Enunciado 1:
Reescreva as linhas dos registos abaixo, substituindo "pose" por "orientação" e mantendo tudo o resto inalterado. Omita as imagens na resposta.

Excerto selecionado:
_ _ _ _ _
Podemos então propor a divisão do cante em três grandes grupos:
O cante tradicional que se pode subdividir em: cante rural; cante ribeirinho; cante raiano; cante religioso; cante mineiro e cante do trabalho. Uma característica comum a este grupo será a ausência de instrumentos musicais.
Num segundo grande grupo, que designaríamos por cante popular, podemos incluir os grupos corais, os grupos etnográficos, os coros aligeirados, as cantigas dos mastros e os cantados à capella. A sua origem é sobretudo rural, mas nalguns casos pode ser a conjugação do rural com o urbano, ou sobretudo este. Uma das suas características é a introdução de elementos novos que, de alguma forma, o afastam da pureza tradicional do cante. Surge o suporte instrumental mas também os trajes, que são elaborados a partir de recolhas e estudos efectuados. O cante campaniço - que à partida se poderia enquadrar neste grupo, é, em certa medida um caso à parte. Caracterizando-se pelo uso da viola campaniça que é seguramente das mais arcaicas violas populares, e um dos mais ricos e interessantes instrumentos arcaicos populares portugueses, que se encontra actualmente e infelizmente, em vias de extinção, apenas circunscrito a aldeias dos concelhos de Odemira, Ourique, Castro Verde, mas cuja expansão geográfica atingiu, em tempos, todo o Baixo Alentejo.
Um terceiro grupo corresponde ao cante tradicional cantado nas grandes urbes, como na região da Grande Lisboa e nas comunidades emigrantes como é o caso de Toronto, Amsterdão, Bruxelas e também em França.

A vertente interventiva do cante alentejano
A resistência a todo o tipo de poder encontra-se no cante que designamos por tradicional e que é cantado pelos mais velhos, que não perderam as raízes à terra e mantém a tradição mais pura e ancestral do cante vocal, transmitido oralmente de pais para filhos ao longo dos tempos. É provável que tenha tido as suas raízes nos coros gregorianos, quando em tempos muito recuados era forma de cantar em coro permitida pelo poder. A sua característica comum revela-se na denúncia e resistência ao poder, às injustiças, mantendo a dignidade e a altivez que caracteriza o alentejano, mesmo nas condições sociais mais precárias, mantendo sempre a cabeça levantada.
_ _ _ _ _
Enunciado 2:
Responda, com base no excerto sobre o cante alentejano:
(a) Que característica é apontada como comum ao cante tradicional?
(b) A que concelhos se encontra hoje circunscrita a viola campaniça?
(c) Que comunidades emigrantes são mencionadas a propósito do terceiro grupo?

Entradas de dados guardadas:
_ _ _ _ _
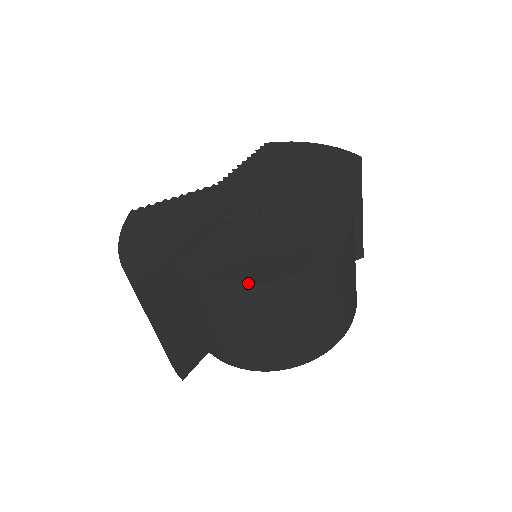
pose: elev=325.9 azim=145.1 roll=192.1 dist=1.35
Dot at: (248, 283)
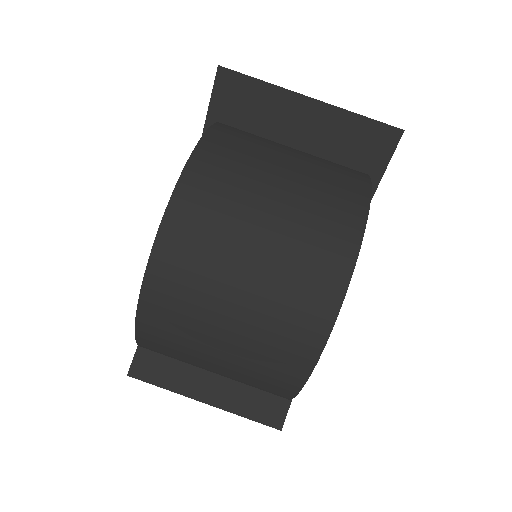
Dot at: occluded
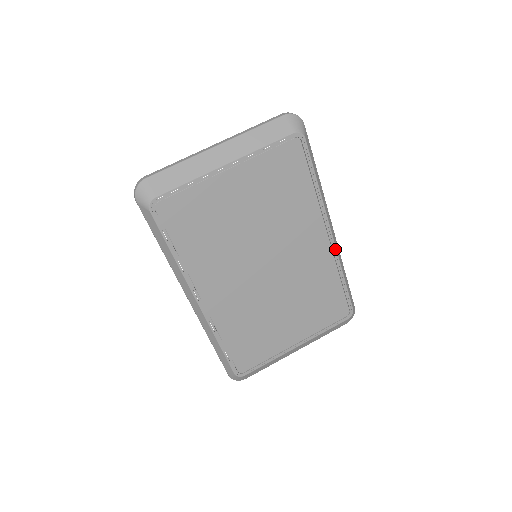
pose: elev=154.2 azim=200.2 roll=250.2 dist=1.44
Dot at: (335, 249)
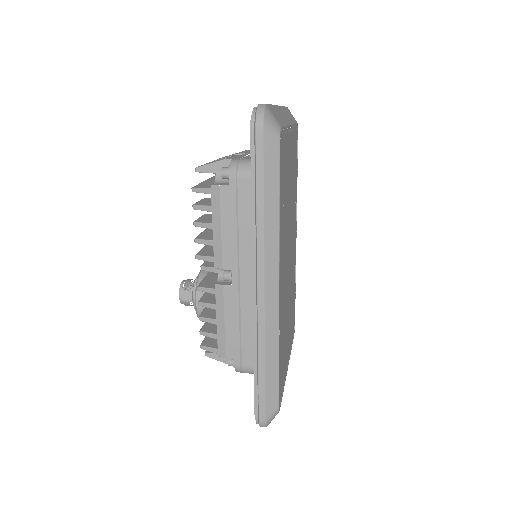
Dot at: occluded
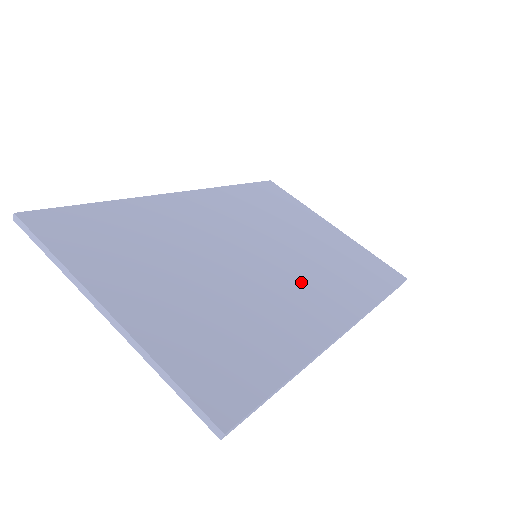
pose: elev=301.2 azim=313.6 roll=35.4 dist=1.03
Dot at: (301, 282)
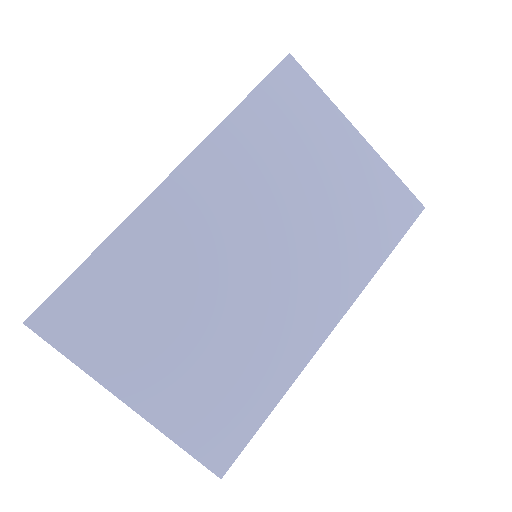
_ _ _ _ _
Resposta correta 1:
orientação: elev=325.9 azim=145.1 roll=192.1 dist=1.35
Dot at: (248, 283)
Dot at: occluded
orientação: elev=154.2 azim=200.2 roll=250.2 dist=1.44
Dot at: (335, 249)
Dot at: occluded
orientação: elev=301.2 azim=313.6 roll=35.4 dist=1.03
Dot at: (301, 282)

Resposta correta 2:
(a) A ausência de instrumentos musicais.
(b) Odemira, Ourique e Castro Verde.
(c) Toronto, Amsterdão, Bruxelas e também França.